Kristoff led the charge to shut down the effort of Jack Bauer within touching distance of the finish line, denying the first ever stage win for a New Zealand rider. Joining Kristoff in the top three were Heinrich Haussler (IAM Cycling) and green jersey wearer Peter Sagan of Cannondale.


"The break was super today," he said. "During the stage I was sure we would catch them but in the last kilometers I was really unsure about it. Those guys did a great race, big respect for them. When we entered the final km I saw the break was still very far and I realized we would catch them with only 200 meters to go.


"All the best sprinters - Greipel, Sagan and Kittel - were still in front and it was a hard sprint. I had a good position and I gave my best to win. Maybe I had more energy than others after mountains. I did not feel well during the stage because I was tired from the mountains, but I decided to fight until the end.


"This is a perfect race so far for me and I’m glad to bring one more victory to my team Katusha. They support me and trust in me.


"After I won [stage 12] the other day, Thor Hushovd sent me a text message saying ‘nine to go' [Hushovd has won ten stages of the Tour de France in total], so now it's eight to go! It's a lot and maybe too much. I didn't expect to win two stages in the same Grand Tour so I can't see any further.


"It's still hard to compare stage wins at the Tour and Milan-San Remo but it would be great to win in Paris as well. Normally I'm not the fastest sprinter on the flat against André Greipel and Marcel Kittel but I'm lighter than them. Possibly that turned to my advantage today. I didn't see them being tired during the stage but the fact that I beat them make me think that they're tired after climbing in the Alps.


"I also didn't feel super but I had to try anyway. [Team-mate] Luca [Paolini] did a great job, also Gatis [Smukulis] in pulling the peloton. Maybe with [Alexander] Porsev, had he still been at the Tour, it would have been easier but today, it depended more or less on the legs in the finale. Luckily, I had the best ones.


"Omega Pharma-Quick Step was very active in the finale. They were attacking a lot. It broke up the trains a bit. That also turned to my advantage but that was close at the end. I didn't have the situation under control. I was just happy to see the two breakaway riders caught. They made a huge effort. I feel sorry for them. What they did was impressive.


"Shall I win in Paris too, it would make it a perfect Tour. I've been performing all year long but my form hasn't been stable really. My wins in Oman and in Frankfurt after my post-classics break were due to a bit of luck.
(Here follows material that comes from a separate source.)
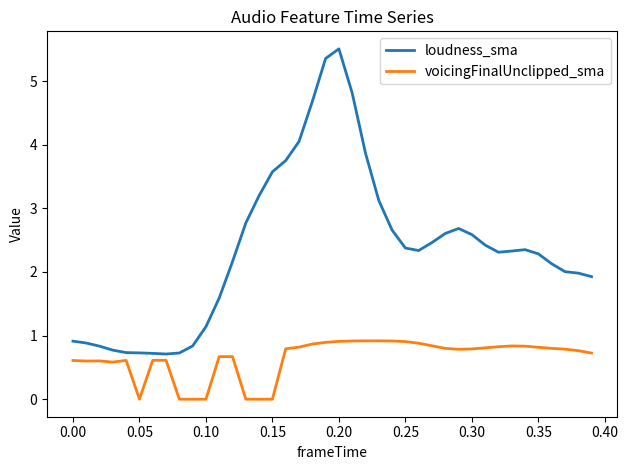

List the series in order of their peak value, highest first.

loudness_sma, voicingFinalUnclipped_sma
I've had good classics and now the Tour de France is going beyond expectations for me. I hope it'll continue like that.


"We'll draw conclusions at the end of the season and I'll build the rest of my career on these successes. My coach says I'll keep improving. I'm not sure how much I can still improve. I'm only 27 so I have a few good years ahead. I'll work hard to get a bit better but don't expect me to win the Tour de France overall."
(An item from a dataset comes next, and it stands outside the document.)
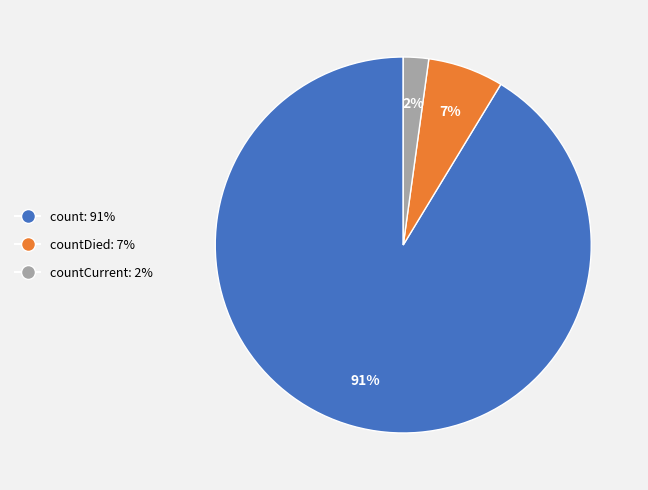

Is there a majority slice in this chart?

Yes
Joaquim Rodriguez after today’s stage still holds the polka dot jersey of the best climber of the Tour de France.


"That was definitely not a stage for me: flat, windy, wet, etc. I've finished behind because there has been a crash and I got caught behind," he said. "I haven't much to say. I'm happy this stage is over and I'm looking forward to the rest day and the Pyrenees."


Tomorrow is the second rest day at the Tour de France.


Tuesday’s stage 16 begins in Carcassonne and gets right to the business of climbing in the Pyrenees. After 237km, the longest day in the Tour will end in Bagnères-de-Luchon after the HC climb to Port de Balès tops out with 20km to go and plunges the field into the finish area.